L’année der­nière, il y a eu plu­sieurs sou­lè­ve­ments contre le plan de sau­ve­tage du pays, mais les citoyens sont très décou­ra­gés depuis. Pen­dant les dix der­nières années, l’opposition n’a jamais rien pro­po­sé qui puisse ras­sem­bler l’opinion publique. Cer­tains pensent que les grecs se font une rai­son, mais je sens que l’indignation est tou­jours bien là, sous nos pieds. Elle n’attend qu’un nou­veau pré­texte pour être ravivée.

Il est inté­res­sant de noter qu’aucun par­ti poli­tique n’a le contrôle des mou­ve­ments de pro­tes­ta­tion, et que per­sonne ne guide ce mou­ve­ment. Je redoute donc que la situa­tion ne s’enflamme de nou­veau, d’une manière vio­lente. Mais il est impos­sible de pré­voir quand et pourquoi.1

Quelle est la suite pour Debtocracy ?

Grâce à toutes les per­sonnes qui nous ont sou­te­nus, nous avons col­lec­té plus d’argent que néces­saire pour la pro­duc­tion du film. Nous avons donc déci­dé de créer un compte spé­cial pour que les gens déposent leurs dons. Si nous n’utilisons fina­le­ment pas cet argent pour un nou­veau pro­jet dans les six mois, les dona­teurs seront remboursés.

Fran­che­ment, nous ne nous atten­dions pas à un tel suc­cès avec si peu de moyens.

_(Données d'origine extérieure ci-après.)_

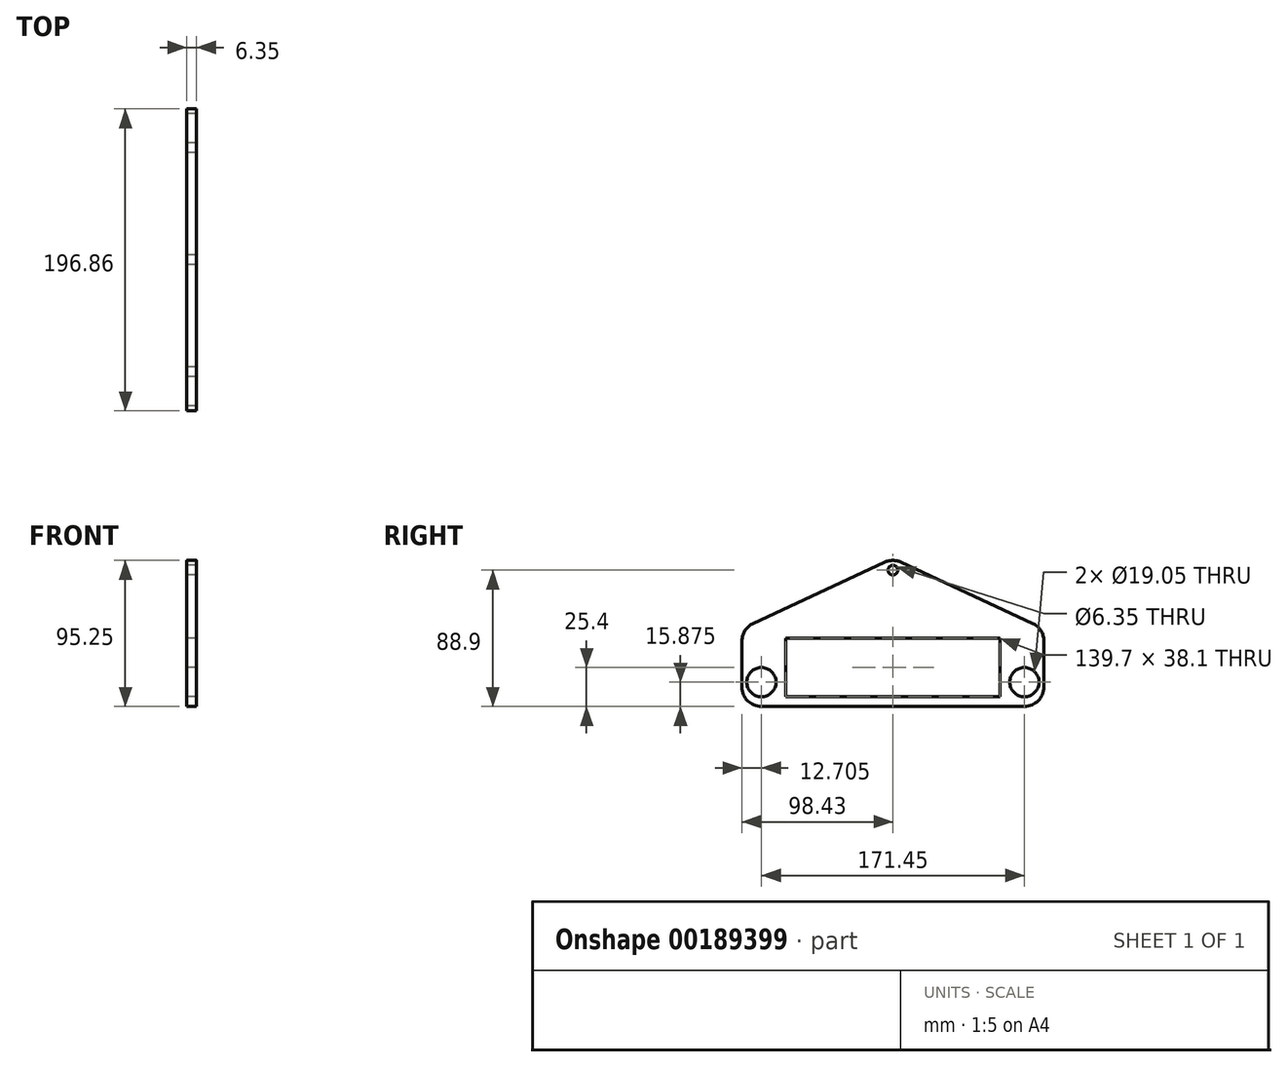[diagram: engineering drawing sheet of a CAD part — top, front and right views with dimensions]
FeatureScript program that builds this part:
annotation { "Feature Type Name" : "Feature", "Feature Type Description" : "" }
export const myFeature = defineFeature(function(context is Context, id is Id, definition is map)
    precondition{}
    {
        {
            var Q0;
            Q0=qCreatedBy(makeId("Right.planeOp"),FACE);
            var sketch = newSketch(context, id + "F0", { "sketchPlane" : qUnion([Q0])});
            skLineSegment(sketch, "E0.bottom", {"start": v(85.73, -25.4) * mm, "end": v(-85.72, -25.4) * mm});
            skLineSegment(sketch, "E0.left", {"start": v(98.43, -12.7) * mm, "end": v(98.42, 17.3) * mm});
            skLineSegment(sketch, "E0.right", {"start": v(-98.42, -12.7) * mm, "end": v(-98.43, 17.3) * mm});
            skPoint(sketch, "E0.middle", {"position": v(0, 0) * mm});
            skCircle(sketch, "E1", {"center": v(85.73, -9.53) * mm, "radius": 9.53 * mm});
            skCircle(sketch, "E2", {"center": v(-85.72, -9.53) * mm, "radius": 9.53 * mm});
            skLineSegment(sketch, "E3.bottom", {"start": v(69.85, -19.05) * mm, "end": v(-69.85, -19.05) * mm});
            skLineSegment(sketch, "E3.top", {"start": v(69.85, 19.05) * mm, "end": v(-69.85, 19.05) * mm});
            skLineSegment(sketch, "E3.left", {"start": v(69.85, -19.05) * mm, "end": v(69.85, 19.05) * mm});
            skLineSegment(sketch, "E3.right", {"start": v(-69.85, -19.05) * mm, "end": v(-69.85, 19.05) * mm});
            skLineSegment(sketch, "E4", {"start": v(85.73, -9.53) * mm, "end": v(98.43, -9.53) * mm, "construction": true});
            skLineSegment(sketch, "E5", {"start": v(-85.72, -9.53) * mm, "end": v(-98.42, -9.53) * mm, "construction": true});
            skLineSegment(sketch, "E6", {"start": v(-91.08, 28.82) * mm, "end": v(-5.35, 68.67) * mm});
            skLineSegment(sketch, "E7", {"start": v(5.35, 68.67) * mm, "end": v(91.08, 28.82) * mm});
            skCircle(sketch, "E8", {"center": v(0, 63.5) * mm, "radius": 3.18 * mm});
            skPoint(sketch, "E9.visualSharp", {"position": v(-98.42, -25.4) * mm});
            skArc(sketch, "E9.filletArc", {"start": v(-98.42, -12.7) * mm, "mid": v(-94.7, -21.68) * mm, "end": v(-85.72, -25.4) * mm});
            skPoint(sketch, "E10.visualSharp", {"position": v(-98.43, 25.4) * mm});
            skArc(sketch, "E10.filletArc", {"start": v(-91.08, 28.82) * mm, "mid": v(-96.43, 24.13) * mm, "end": v(-98.43, 17.3) * mm});
            skPoint(sketch, "E11.visualSharp", {"position": v(0, 71.16) * mm});
            skArc(sketch, "E11.filletArc", {"start": v(5.35, 68.67) * mm, "mid": v(0, 69.85) * mm, "end": v(-5.35, 68.67) * mm});
            skPoint(sketch, "E12.visualSharp", {"position": v(98.42, 25.4) * mm});
            skArc(sketch, "E12.filletArc", {"start": v(98.42, 17.3) * mm, "mid": v(96.43, 24.13) * mm, "end": v(91.08, 28.82) * mm});
            skPoint(sketch, "E13.visualSharp", {"position": v(98.43, -25.4) * mm});
            skArc(sketch, "E13.filletArc", {"start": v(85.73, -25.4) * mm, "mid": v(94.7, -21.68) * mm, "end": v(98.43, -12.7) * mm});
            skSolve(sketch);
        }
        {
            var Q0;
            Q0 = qSketchRegion(id + "F0", true);
            extrude(context, id + "F1", {"entities" : qUnion([Q0]), "depth" : 6.35 * mm});
        }
    });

Ce n’était pas facile, mais nous nous sommes prou­vé que nous pou­vions faire de grande choses avec peu de res­sources, sur­tout quand vous êtes entou­rés de per­sonnes talentueuses.

Inter­net nous a beau­coup aidés, mais nous voyons aus­si les limites de l’outil. Nous devons aujourd’hui aller à la ren­contre de ceux qui ne sont pas for­cé­ment sur Inter­net, notam­ment à l’extérieur d’Athènes. Si nous n’étions que sur Inter­net, notre approche res­te­rait trop éli­tiste. C’est pour­quoi nous envi­sa­geons de dis­tri­buer des DVD et d’organiser des pro­jec­tions dans des théâtres ou des cinémas.

Nous vou­lons vrai­ment aller plus loin, faire face aux tabous des médias mains­tream grecs. Aujourd’hui, si les gens ne par­ti­cipent pas eux-mêmes à la pro­duc­tion de l’information, il n’y aura jamais aucune entre­prise de média prête à leur don­ner la parole.